**PROVIDED TEXT**
:::::
-1

Why doesn't BeautifulSoup manage to download information from wix? I'm trying to use BeautifulSoup in order to download images from my website, while other sites do work (example of the code actually working) wix does not work... Is there anything I can change in my site's settings in order for it to work?

EDIT: CODE

from bs4 import BeautifulSoup
import urllib2
import shutil
import requests
from urlparse import urljoin
import time


def make_soup(url):
    req = urllib2.Request(url, headers={'User-Agent': "Magic Browser"})
    html = urllib2.urlopen(req)
    return BeautifulSoup(html, 'html.parser')


def get_images(url):
    soup = make_soup(url)
    images = [img for img in soup.findAll('img')]
    print (str(len(images)) + " images found.")
    print 'Downloading images to current working directory.'
    image_links = [each.get('src') for each in images]
    for each in image_links:
        try:
            filename = each.strip().split('/')[-1].strip()
            src = urljoin(url, each)
            print 'Getting: ' + filename
            response = requests.get(src, stream=True)
            # delay to avoid corrupted previews
            time.sleep(1)
            with open(filename, 'wb') as out_file:
                shutil.copyfileobj(response.raw, out_file)
        except:
            print '  An error occurred. Continuing.'
    print 'Done.'


def main():
    url = HIDDEN ADDRESS
    get_images(url)

if __name__ == '__main__':
    main()
:::::
**PROMPT 1**
Answer these about the BeautifulSoup question:
(a) On which site does the asker say BeautifulSoup fails to work?
(b) What User-Agent value does the make_soup function send?
(c) How many seconds does the code pause after each image request?
**PROMPT 2**
Reproduce a part of the BeautifulSoup question. Begin at the words "print 'Getting: '" and stop after "time.sleep(1)".
**PROMPT 3**
Write the next part of the BeautifulSoup question, picking up after its last line.

**DATA EXCERPT**
:::::
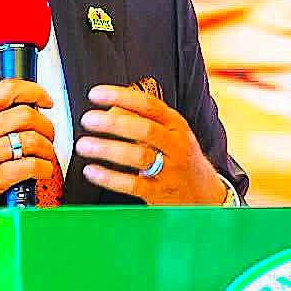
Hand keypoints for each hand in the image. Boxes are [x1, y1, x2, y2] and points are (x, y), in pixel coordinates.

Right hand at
:::::
**EXERCISE ANSWER 1**
(a) Wix
(b) "Magic Browser"
(c) 1 second

**EXERCISE ANSWER 2**
print 'Getting: ' + filename
            response = requests.get(src, stream=True)
            # delay to avoid corrupted previews
            time.sleep(1)

**EXERCISE ANSWER 3**
Stein Åsmul
  • 39,960
  • 25
  • 91
  • 164
Lior shem
  • 31
  • 6
  • 2
    BeautifulSoup doesn't download anything. So, whatever your problem is with the downloading, it's in the way you're using some other library like `urllib` or `requests`. – abarnert Mar 29 '18 at 21:38
  • Also, we can't possibly debug your code without seeing it. We can make some wild guesses (maybe it _is_ downloading just fine, but the website is almost entirely generated by JavaScript running in the browser; maybe you've put an `except: pass` in your code; maybe you're violating the ToS for the site and they've blocked you; …), but that's about it. Please post a [mcve]. – abarnert Mar 29 '18 at 21:39
  • Sorry, yes you are right it's probably urllib type of thing and i'll add the code and edit my thread – Lior shem Mar 29 '18 at 21:40

2 Answers2

1

BeautifulSoup can only parse html. Wix sites are generated by javascript that runs when you load the page. When you request the page's html via urllib, you don't get the rendered html, you just get the base html with scripts to build the rendered html. In order to do this, you'd need something like selenium or a headless chrome browser to render the site via it's javascript, and then get the rendered html and feed it to beautifulsoup.

Here's an example of the body of a wix site, which you can see has no content other than a single div that gets populated via javascript.

...
    <body>
        <div id="SITE_CONTAINER"></div>









    </body>
...
Ngenator
  • 10,909
  • 4
  • 41
  • 46
-1

For anyone out there trying to download images from the wix website, I managed to figure out a simple idea. Open an HTML Code frame in your page and in your code link the img srcs of the pictures in your site. When you use BeautifulSoup on the HTML code's URL, all of the images (linked in the code) will be downloaded!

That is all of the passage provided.